Sunday, August 12, 2012

Mill City Farmers' Market (My Own State Fair)

I've decided.  I am not a state fair person.  That statement is approaching sacrilege here in Minnesota where state fair pride is strong, going back for generations in many families.  People here take the fair seriously; they take vacation days from work to attend.  All of the local news stations broadcast from and about the fair for the duration and there is even a Minnesota State Fair app.
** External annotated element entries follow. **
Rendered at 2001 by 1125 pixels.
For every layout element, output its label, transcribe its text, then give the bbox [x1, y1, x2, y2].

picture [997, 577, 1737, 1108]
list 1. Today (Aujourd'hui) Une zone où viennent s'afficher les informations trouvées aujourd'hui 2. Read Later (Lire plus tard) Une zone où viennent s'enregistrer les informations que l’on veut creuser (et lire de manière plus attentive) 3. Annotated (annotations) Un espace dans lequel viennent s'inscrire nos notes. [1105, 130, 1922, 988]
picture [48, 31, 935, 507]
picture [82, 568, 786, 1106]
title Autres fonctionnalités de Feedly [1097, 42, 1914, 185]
It is not unheard of to spend multiple days at the fair each season, which I am sure helps the fair to earn the highest annual attendance in the country.  

I've tried it and I just can't muster the necessary excitement.  People say the food is what the fair is about.  Others say the crafts are it.  Some go for the music.  Many people's fondness for the fair is based on the animal barns.  I like food, crafts, music and animals, so it is strange that I can't get excited about the fair.  

I realized last year that I like my food on the healthier (less stick-centric) side, my crafts in smaller quantities and my music without a grandstand.  So, I have started a new tradition: my own state fair inspired day at the Mill City Farmers' Market.  This weekend Paul and I celebrated the second annual occurrence of my alternate state fair experience.

We got to see a wide variety of heirloom tomatoes on display at this stall.
A neat aside, the stall was being run by Amish women.

The beets were a beauty to behold. 

Like the real state fair, the crowds were heavy.
The masses were snapping up the chocolate croissants from this booth like they were Sweet Martha's cookies.
We opted for a loaf of sourdough bread to be used for sandwiches featuring our garden tomatoes.

My breakfast consisted of a fantastic salad from the Chef Shack.  The salad had wild mushrooms, fresh corn and a side of roasted beets.  I added a few of their homemade condiments for good measure (pickled cauliflower, quick pickles and sauerkraut).  My salad paired nicely with Salty Tart's caramelized onion and cheese roll.  Paul thought it went well with his pulled pork hash, too.

For dessert (you can have dessert after breakfast on pretend State Fair day), I bought the sea salt chocolate nugget from the French Nugget Co.  I was tempted to pick the lavender but the sea salt version ultimately won me over.

And, to fully balance the meal, we also had some of these tiny grapes.  The scale doesn't translate well in these photos, but the grapes are half the size of the usual grocery store sized grapes.

The market had a variety of craft vendors, including this weaver who was hard at work.
We also enjoyed seeing the work of Guillermo Cuellar Pottery.  I very nearly bought a large lidded canister, but I am going to stew on it a bit longer.
Same goes for the lovely woodworking of Jim Benson.  He makes spoons that are a delight to hold and a pastry scraper that I was mightily tempted by.

Speaking of temptation, Paul and I were also tempted by the mushroom log kits at Cherry Tree House Mushrooms.  I am interested in giving the shitake kit a try at some point.  I think it is only a matter of time before one of these comes home with us.

The only state fair categories not covered yet are music and animals.  Well, rest assured, we covered those, too.  These young gentlemen provided  classy background music for our breakfast.  While we ate, we watched all of the cute doggies and their owners browse the market.  We even saw a long haired Weimaraner and a long haired Dachshund!  
I think part of the reason why people like the state fair so much is that the usual rules do not apply.  The general consensus is that when you are at the fair, you can eat whatever you want.  Plus, when you are at the fair, you are there to absorb all that it has to offer.  I am happy to have approached the market with the same mentality.  It feels a little like being on vacation for a morning!